* **Work task**:
Where an entry holds an image, leave the image out; otherwise reproduce the entry exactly.

Stored data entries
*** Begin section ***

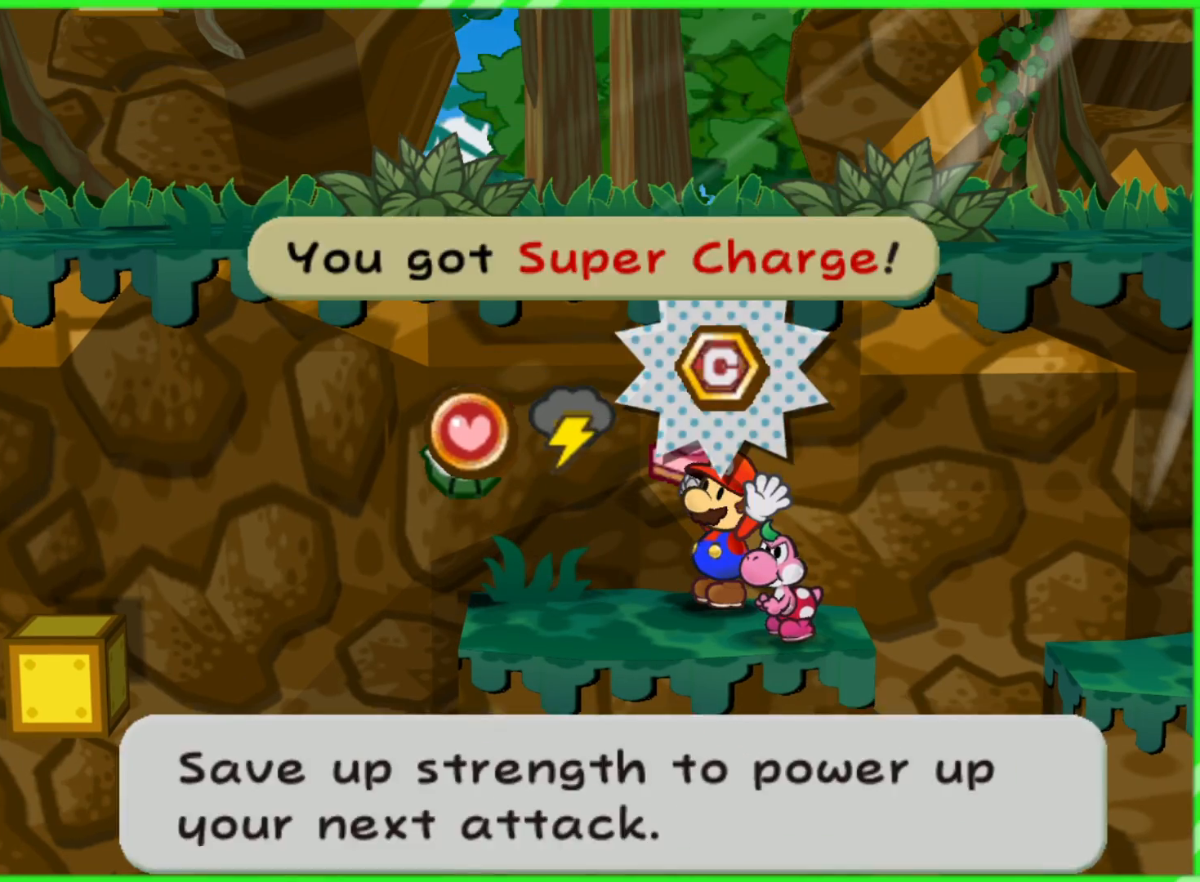
{"buttons": [], "left_stick": "center", "right_stick": "center", "events": [[50, "left_stick", "up-left"], [83, "A", "down"], [183, "A", "up"], [250, "left_stick", "center"], [367, "A", "down"], [467, "A", "up"]]}
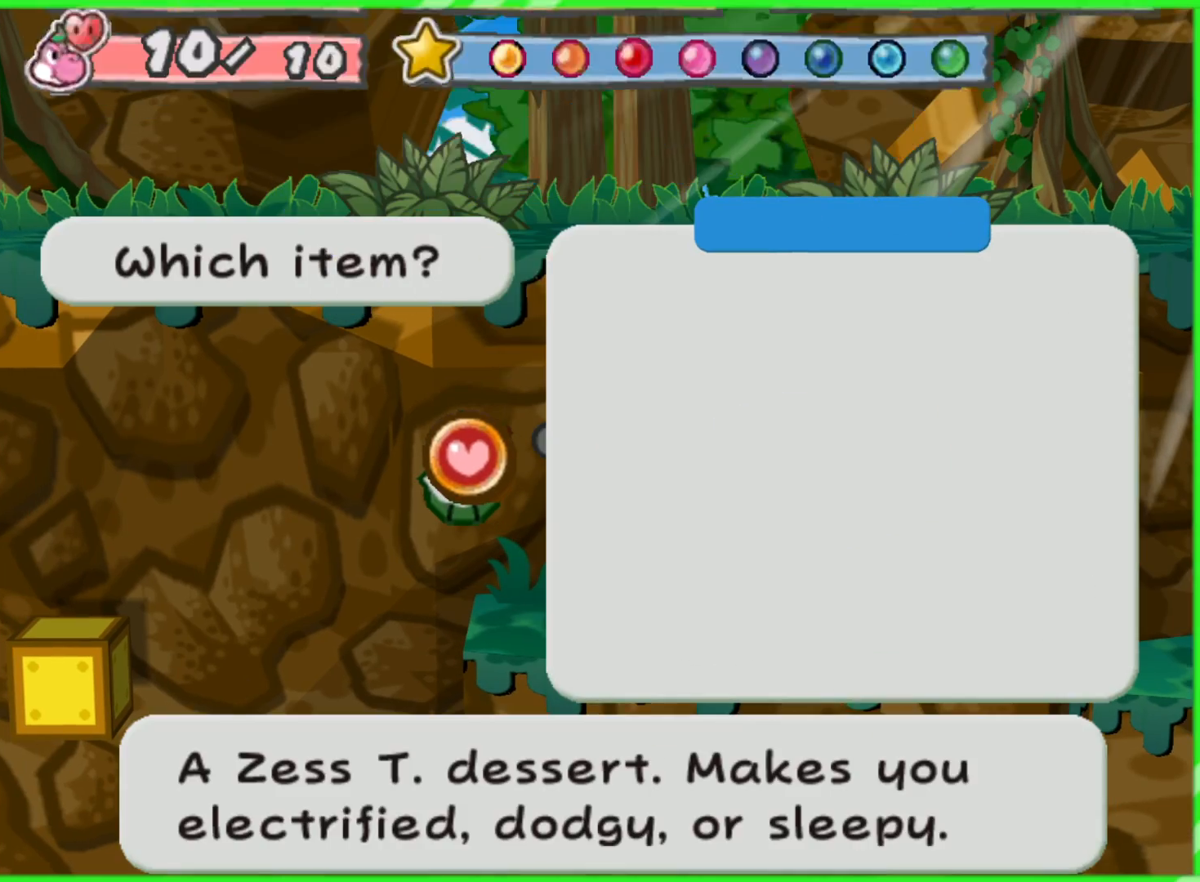
{"buttons": [], "left_stick": "center", "right_stick": "center", "events": [[417, "A", "down"], [483, "A", "up"]]}
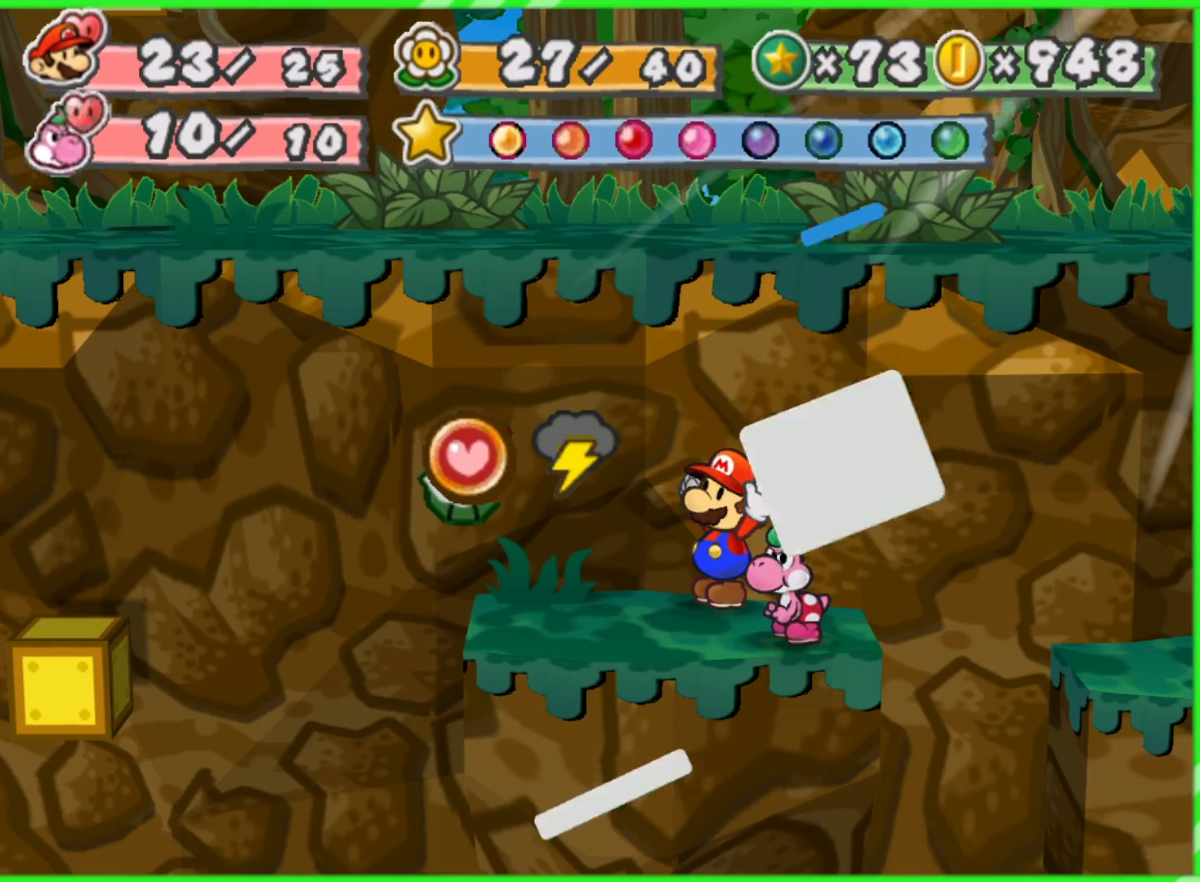
{"buttons": [], "left_stick": "center", "right_stick": "center", "events": [[317, "B", "down"], [417, "B", "up"]]}
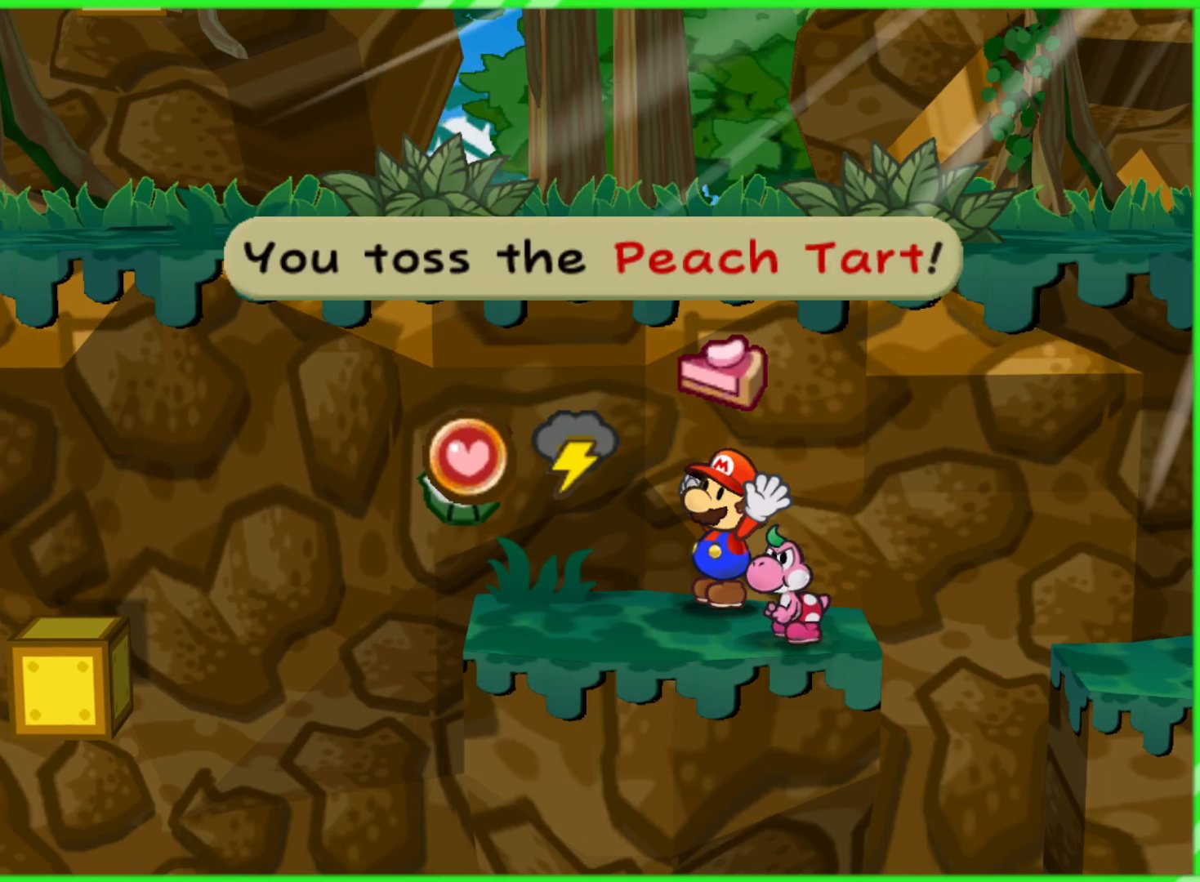
{"buttons": [], "left_stick": "left", "right_stick": "center", "events": [[133, "A", "down"], [233, "A", "up"], [267, "left_stick", "left"]]}
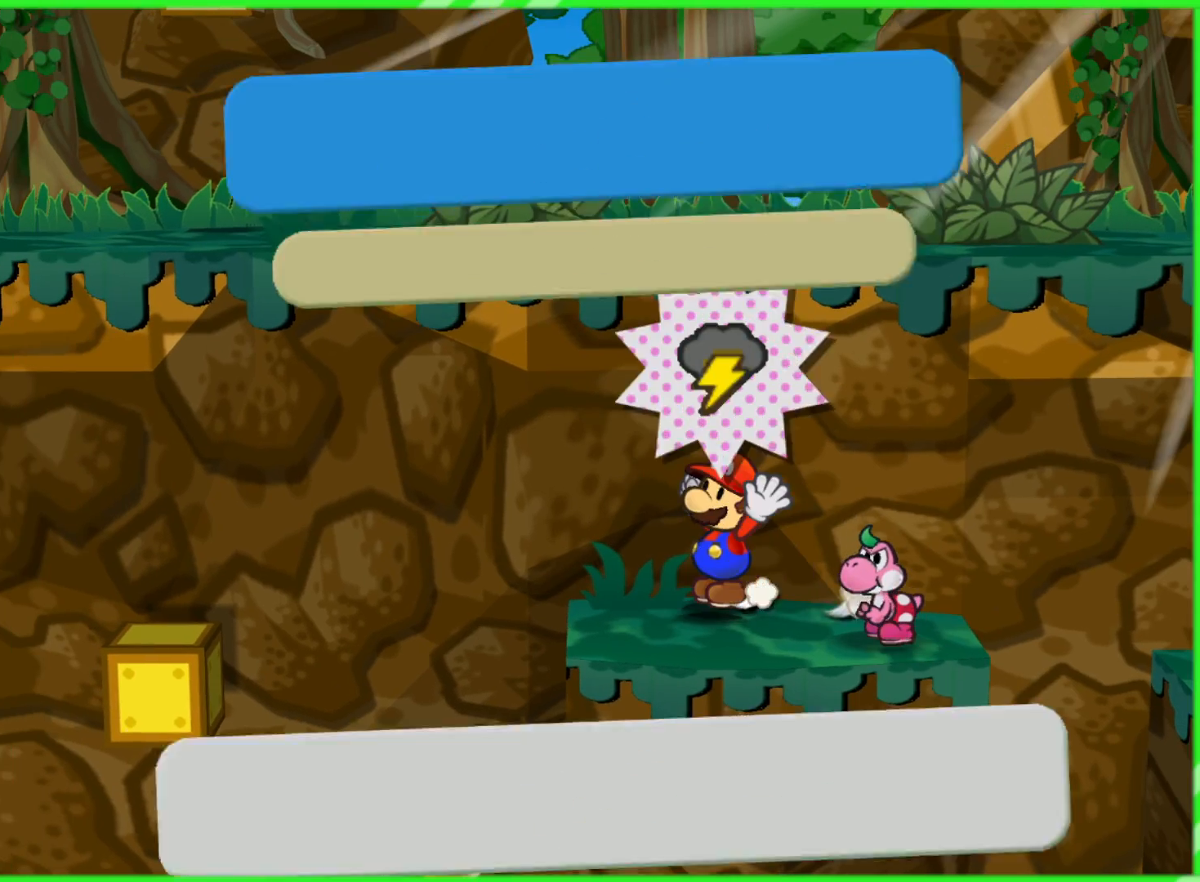
{"buttons": [], "left_stick": "center", "right_stick": "center", "events": [[150, "left_stick", "center"], [300, "B", "down"], [383, "B", "up"]]}
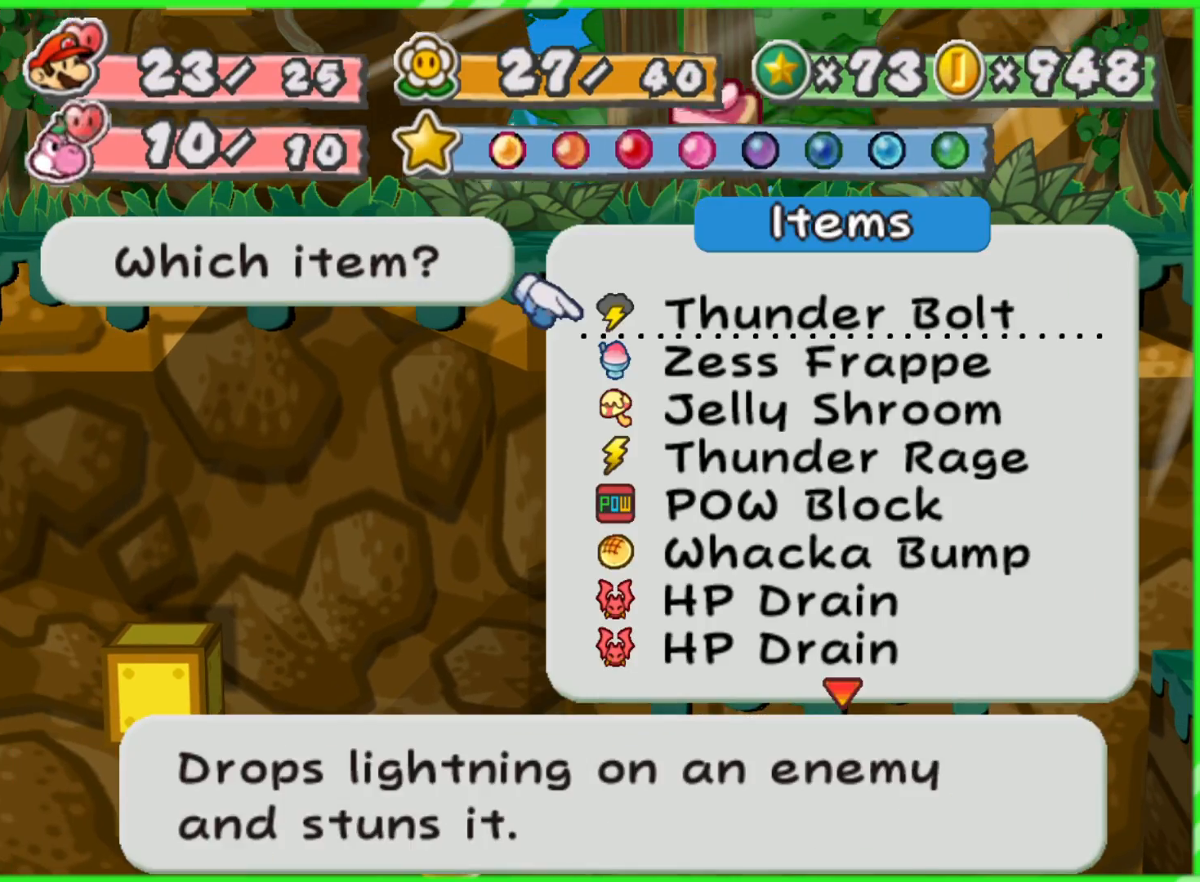
{"buttons": [], "left_stick": "center", "right_stick": "center", "events": [[150, "A", "down"], [250, "A", "up"]]}
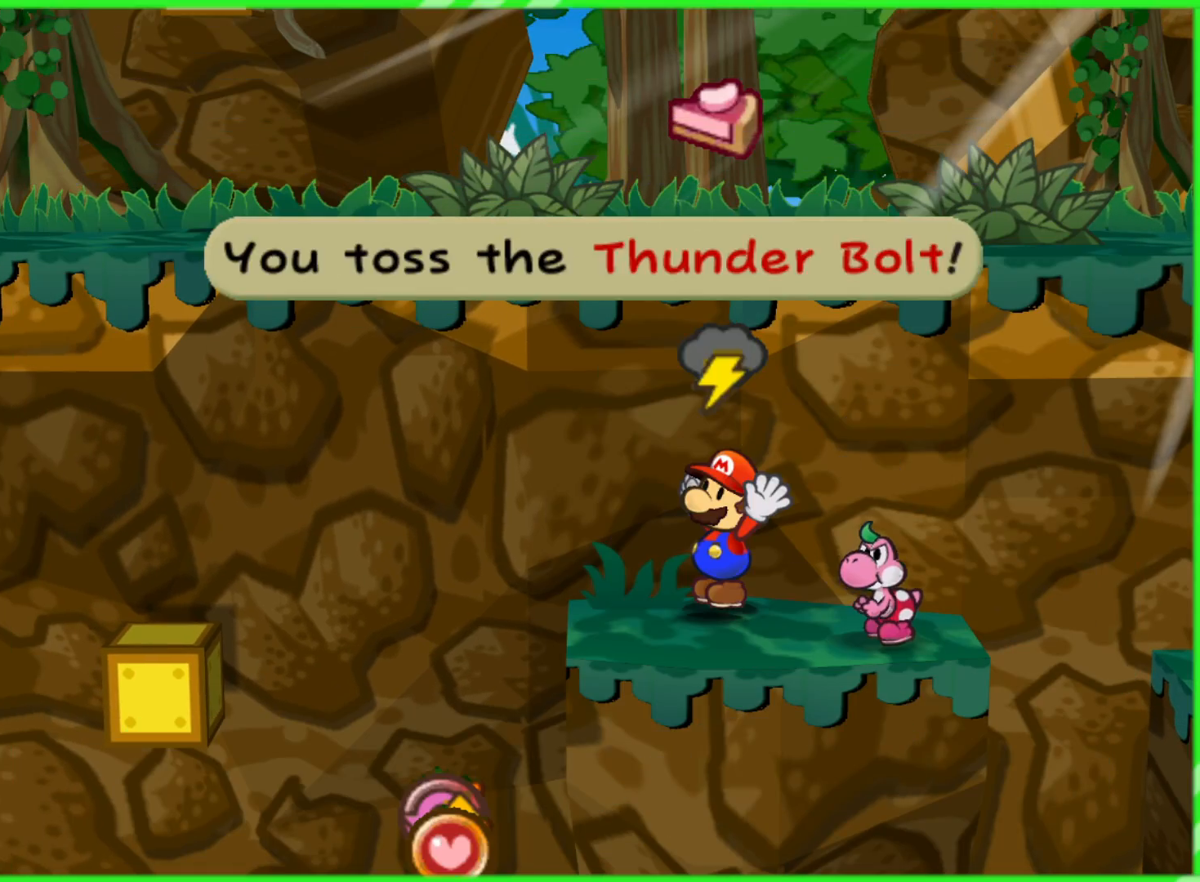
{"buttons": [], "left_stick": "center", "right_stick": "center", "events": [[150, "left_stick", "left"], [233, "B", "down"], [317, "B", "up"], [333, "left_stick", "center"]]}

*** End section ***

* **Reply to the exercise**:
{"buttons": [], "left_stick": "center", "right_stick": "center", "events": [[50, "left_stick", "up-left"], [83, "A", "down"], [183, "A", "up"], [250, "left_stick", "center"], [367, "A", "down"], [467, "A", "up"]]}
{"buttons": [], "left_stick": "center", "right_stick": "center", "events": [[417, "A", "down"], [483, "A", "up"]]}
{"buttons": [], "left_stick": "center", "right_stick": "center", "events": [[317, "B", "down"], [417, "B", "up"]]}
{"buttons": [], "left_stick": "left", "right_stick": "center", "events": [[133, "A", "down"], [233, "A", "up"], [267, "left_stick", "left"]]}
{"buttons": [], "left_stick": "center", "right_stick": "center", "events": [[150, "left_stick", "center"], [300, "B", "down"], [383, "B", "up"]]}
{"buttons": [], "left_stick": "center", "right_stick": "center", "events": [[150, "A", "down"], [250, "A", "up"]]}
{"buttons": [], "left_stick": "center", "right_stick": "center", "events": [[150, "left_stick", "left"], [233, "B", "down"], [317, "B", "up"], [333, "left_stick", "center"]]}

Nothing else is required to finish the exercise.